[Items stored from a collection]
◇ ◇ ◇ ◇ ◇ ◇ ◇

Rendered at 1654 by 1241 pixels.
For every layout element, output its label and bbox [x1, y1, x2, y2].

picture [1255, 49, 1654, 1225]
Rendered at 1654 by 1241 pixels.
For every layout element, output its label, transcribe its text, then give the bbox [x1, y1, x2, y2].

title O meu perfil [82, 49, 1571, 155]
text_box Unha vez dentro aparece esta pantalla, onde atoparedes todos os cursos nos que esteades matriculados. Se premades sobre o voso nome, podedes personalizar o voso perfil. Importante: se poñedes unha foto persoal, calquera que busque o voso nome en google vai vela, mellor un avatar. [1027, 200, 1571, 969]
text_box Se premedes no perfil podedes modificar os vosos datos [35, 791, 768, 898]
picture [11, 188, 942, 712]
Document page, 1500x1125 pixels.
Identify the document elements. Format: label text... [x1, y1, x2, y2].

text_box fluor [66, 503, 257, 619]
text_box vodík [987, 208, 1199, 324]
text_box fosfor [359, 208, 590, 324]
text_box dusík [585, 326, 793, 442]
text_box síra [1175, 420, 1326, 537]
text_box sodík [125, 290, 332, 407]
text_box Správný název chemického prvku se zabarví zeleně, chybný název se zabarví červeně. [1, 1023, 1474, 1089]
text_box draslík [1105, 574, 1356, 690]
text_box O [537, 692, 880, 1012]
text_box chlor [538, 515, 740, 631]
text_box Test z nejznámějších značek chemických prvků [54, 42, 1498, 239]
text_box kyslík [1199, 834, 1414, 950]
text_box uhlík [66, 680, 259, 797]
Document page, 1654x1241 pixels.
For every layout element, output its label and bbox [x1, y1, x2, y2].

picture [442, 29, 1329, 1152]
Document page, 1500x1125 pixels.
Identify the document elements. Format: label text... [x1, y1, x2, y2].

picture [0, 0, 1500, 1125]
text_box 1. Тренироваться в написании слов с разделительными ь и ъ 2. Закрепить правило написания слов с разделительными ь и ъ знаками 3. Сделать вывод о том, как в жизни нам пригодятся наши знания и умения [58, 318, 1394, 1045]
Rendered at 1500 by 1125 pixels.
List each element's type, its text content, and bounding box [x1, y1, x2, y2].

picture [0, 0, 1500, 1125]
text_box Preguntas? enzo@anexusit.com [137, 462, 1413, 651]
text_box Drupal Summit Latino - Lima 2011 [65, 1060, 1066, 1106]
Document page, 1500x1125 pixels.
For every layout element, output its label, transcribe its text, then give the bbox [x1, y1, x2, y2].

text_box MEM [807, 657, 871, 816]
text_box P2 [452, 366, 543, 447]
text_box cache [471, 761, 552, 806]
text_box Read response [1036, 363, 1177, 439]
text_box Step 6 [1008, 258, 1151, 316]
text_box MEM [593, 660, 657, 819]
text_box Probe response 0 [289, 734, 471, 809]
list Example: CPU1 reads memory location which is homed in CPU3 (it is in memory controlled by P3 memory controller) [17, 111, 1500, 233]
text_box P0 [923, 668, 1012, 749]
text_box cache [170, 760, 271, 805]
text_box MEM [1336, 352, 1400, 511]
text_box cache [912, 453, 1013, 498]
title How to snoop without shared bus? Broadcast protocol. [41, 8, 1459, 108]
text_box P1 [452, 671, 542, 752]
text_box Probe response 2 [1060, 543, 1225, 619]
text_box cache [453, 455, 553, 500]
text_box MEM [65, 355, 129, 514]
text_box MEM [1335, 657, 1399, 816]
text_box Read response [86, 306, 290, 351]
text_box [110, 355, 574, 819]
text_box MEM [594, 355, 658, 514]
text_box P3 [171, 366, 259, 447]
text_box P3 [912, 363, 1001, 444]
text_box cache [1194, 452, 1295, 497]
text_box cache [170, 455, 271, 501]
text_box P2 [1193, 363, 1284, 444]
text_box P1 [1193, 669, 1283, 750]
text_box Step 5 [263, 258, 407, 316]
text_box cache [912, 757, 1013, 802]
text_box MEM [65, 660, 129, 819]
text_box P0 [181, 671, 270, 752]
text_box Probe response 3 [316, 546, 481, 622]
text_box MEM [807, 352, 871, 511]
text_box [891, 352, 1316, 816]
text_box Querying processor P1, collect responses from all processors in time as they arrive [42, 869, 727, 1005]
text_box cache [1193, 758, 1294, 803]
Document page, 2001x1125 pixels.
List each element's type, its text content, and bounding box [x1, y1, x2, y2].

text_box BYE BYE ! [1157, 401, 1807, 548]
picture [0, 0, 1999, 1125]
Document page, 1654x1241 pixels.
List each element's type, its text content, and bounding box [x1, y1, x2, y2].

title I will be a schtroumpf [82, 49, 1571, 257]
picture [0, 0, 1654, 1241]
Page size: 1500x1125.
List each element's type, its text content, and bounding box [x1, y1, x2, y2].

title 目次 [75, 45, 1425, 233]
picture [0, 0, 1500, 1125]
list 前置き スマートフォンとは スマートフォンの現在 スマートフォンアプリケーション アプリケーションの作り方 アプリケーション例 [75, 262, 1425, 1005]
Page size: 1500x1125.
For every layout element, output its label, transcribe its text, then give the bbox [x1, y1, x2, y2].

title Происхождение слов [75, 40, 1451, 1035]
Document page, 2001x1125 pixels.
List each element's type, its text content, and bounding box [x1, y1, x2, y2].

◇ ◇ ◇ ◇ ◇ ◇ ◇

Rewrite every one of the records above with each "bounding box" changed to "enclosing box". Leave everything else unchanged.

Solution for this problem:
Rendered at 1654 by 1241 pixels.
For every layout element, output its label and bbox [x1, y1, x2, y2].

picture [1255, 49, 1654, 1225]
Rendered at 1654 by 1241 pixels.
For every layout element, output its label, transcribe its text, then give the bbox [x1, y1, x2, y2].

title O meu perfil [82, 49, 1571, 155]
text_box Unha vez dentro aparece esta pantalla, onde atoparedes todos os cursos nos que esteades matriculados. Se premades sobre o voso nome, podedes personalizar o voso perfil. Importante: se poñedes unha foto persoal, calquera que busque o voso nome en google vai vela, mellor un avatar. [1027, 200, 1571, 969]
text_box Se premedes no perfil podedes modificar os vosos datos [35, 791, 768, 898]
picture [11, 188, 942, 712]
Document page, 1500x1125 pixels.
Identify the document elements. Format: label text... [x1, y1, x2, y2].

text_box fluor [66, 503, 257, 619]
text_box vodík [987, 208, 1199, 324]
text_box fosfor [359, 208, 590, 324]
text_box dusík [585, 326, 793, 442]
text_box síra [1175, 420, 1326, 537]
text_box sodík [125, 290, 332, 407]
text_box Správný název chemického prvku se zabarví zeleně, chybný název se zabarví červeně. [1, 1023, 1474, 1089]
text_box draslík [1105, 574, 1356, 690]
text_box O [537, 692, 880, 1012]
text_box chlor [538, 515, 740, 631]
text_box Test z nejznámějších značek chemických prvků [54, 42, 1498, 239]
text_box kyslík [1199, 834, 1414, 950]
text_box uhlík [66, 680, 259, 797]
Document page, 1654x1241 pixels.
For every layout element, output its label and bbox [x1, y1, x2, y2].

picture [442, 29, 1329, 1152]
Document page, 1500x1125 pixels.
Identify the document elements. Format: label text... [x1, y1, x2, y2].

picture [0, 0, 1500, 1125]
text_box 1. Тренироваться в написании слов с разделительными ь и ъ 2. Закрепить правило написания слов с разделительными ь и ъ знаками 3. Сделать вывод о том, как в жизни нам пригодятся наши знания и умения [58, 318, 1394, 1045]
Rendered at 1500 by 1125 pixels.
List each element's type, its text content, and enclosing box [x1, y1, x2, y2].

picture [0, 0, 1500, 1125]
text_box Preguntas? enzo@anexusit.com [137, 462, 1413, 651]
text_box Drupal Summit Latino - Lima 2011 [65, 1060, 1066, 1106]
Document page, 1500x1125 pixels.
For every layout element, output its label, transcribe its text, then give the bbox [x1, y1, x2, y2].

text_box MEM [807, 657, 871, 816]
text_box P2 [452, 366, 543, 447]
text_box cache [471, 761, 552, 806]
text_box Read response [1036, 363, 1177, 439]
text_box Step 6 [1008, 258, 1151, 316]
text_box MEM [593, 660, 657, 819]
text_box Probe response 0 [289, 734, 471, 809]
list Example: CPU1 reads memory location which is homed in CPU3 (it is in memory controlled by P3 memory controller) [17, 111, 1500, 233]
text_box P0 [923, 668, 1012, 749]
text_box cache [170, 760, 271, 805]
text_box MEM [1336, 352, 1400, 511]
text_box cache [912, 453, 1013, 498]
title How to snoop without shared bus? Broadcast protocol. [41, 8, 1459, 108]
text_box P1 [452, 671, 542, 752]
text_box Probe response 2 [1060, 543, 1225, 619]
text_box cache [453, 455, 553, 500]
text_box MEM [65, 355, 129, 514]
text_box MEM [1335, 657, 1399, 816]
text_box Read response [86, 306, 290, 351]
text_box [110, 355, 574, 819]
text_box MEM [594, 355, 658, 514]
text_box P3 [171, 366, 259, 447]
text_box P3 [912, 363, 1001, 444]
text_box cache [1194, 452, 1295, 497]
text_box cache [170, 455, 271, 501]
text_box P2 [1193, 363, 1284, 444]
text_box P1 [1193, 669, 1283, 750]
text_box Step 5 [263, 258, 407, 316]
text_box cache [912, 757, 1013, 802]
text_box MEM [65, 660, 129, 819]
text_box P0 [181, 671, 270, 752]
text_box Probe response 3 [316, 546, 481, 622]
text_box MEM [807, 352, 871, 511]
text_box [891, 352, 1316, 816]
text_box Querying processor P1, collect responses from all processors in time as they arrive [42, 869, 727, 1005]
text_box cache [1193, 758, 1294, 803]
Document page, 2001x1125 pixels.
List each element's type, its text content, and enclosing box [x1, y1, x2, y2].

text_box BYE BYE ! [1157, 401, 1807, 548]
picture [0, 0, 1999, 1125]
Document page, 1654x1241 pixels.
List each element's type, its text content, and enclosing box [x1, y1, x2, y2].

title I will be a schtroumpf [82, 49, 1571, 257]
picture [0, 0, 1654, 1241]
Page size: 1500x1125.
List each element's type, its text content, and enclosing box [x1, y1, x2, y2].

title 目次 [75, 45, 1425, 233]
picture [0, 0, 1500, 1125]
list 前置き スマートフォンとは スマートフォンの現在 スマートフォンアプリケーション アプリケーションの作り方 アプリケーション例 [75, 262, 1425, 1005]
Page size: 1500x1125.
For every layout element, output its label, transcribe its text, then give the bbox [x1, y1, x2, y2].

title Происхождение слов [75, 40, 1451, 1035]
Document page, 2001x1125 pixels.
List each element's type, its text content, and enclosing box [x1, y1, x2, y2].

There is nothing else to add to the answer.